[Stored data entries]
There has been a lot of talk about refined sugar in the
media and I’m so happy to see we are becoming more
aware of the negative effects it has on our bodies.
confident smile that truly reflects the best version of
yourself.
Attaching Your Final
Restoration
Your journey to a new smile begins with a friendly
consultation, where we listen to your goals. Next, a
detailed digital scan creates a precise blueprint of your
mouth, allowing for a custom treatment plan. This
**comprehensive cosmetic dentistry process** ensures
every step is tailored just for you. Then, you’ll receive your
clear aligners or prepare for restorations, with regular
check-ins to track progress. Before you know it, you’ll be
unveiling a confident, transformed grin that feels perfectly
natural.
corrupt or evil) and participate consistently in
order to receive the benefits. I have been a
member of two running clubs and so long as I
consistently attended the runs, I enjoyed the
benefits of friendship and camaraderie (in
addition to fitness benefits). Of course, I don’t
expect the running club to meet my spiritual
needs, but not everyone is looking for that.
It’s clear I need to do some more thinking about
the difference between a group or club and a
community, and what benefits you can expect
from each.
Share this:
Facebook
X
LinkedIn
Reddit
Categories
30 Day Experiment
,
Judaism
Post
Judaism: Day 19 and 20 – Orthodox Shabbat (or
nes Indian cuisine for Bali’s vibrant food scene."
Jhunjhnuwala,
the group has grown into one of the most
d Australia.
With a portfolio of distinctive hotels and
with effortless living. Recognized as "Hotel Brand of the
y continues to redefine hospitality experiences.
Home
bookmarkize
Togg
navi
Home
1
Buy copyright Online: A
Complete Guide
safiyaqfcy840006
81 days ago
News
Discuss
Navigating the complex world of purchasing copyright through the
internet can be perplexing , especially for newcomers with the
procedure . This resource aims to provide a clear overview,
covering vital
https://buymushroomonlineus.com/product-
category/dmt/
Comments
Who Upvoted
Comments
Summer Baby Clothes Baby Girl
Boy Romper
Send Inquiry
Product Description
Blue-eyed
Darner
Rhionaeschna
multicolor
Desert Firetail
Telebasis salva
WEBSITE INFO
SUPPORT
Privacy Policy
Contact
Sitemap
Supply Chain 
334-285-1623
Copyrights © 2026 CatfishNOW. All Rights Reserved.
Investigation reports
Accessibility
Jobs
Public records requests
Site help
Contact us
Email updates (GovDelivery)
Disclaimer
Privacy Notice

▶ **Exercise aim**
Return only the part of the records above that opens with the line containing "aware of the" and closes with the line containing "consultation, where we", ends included.

▶ **Solution for this problem**
aware of the negative effects it has on our bodies.
confident smile that truly reflects the best version of
yourself.
Attaching Your Final
Restoration
Your journey to a new smile begins with a friendly
consultation, where we listen to your goals. Next, a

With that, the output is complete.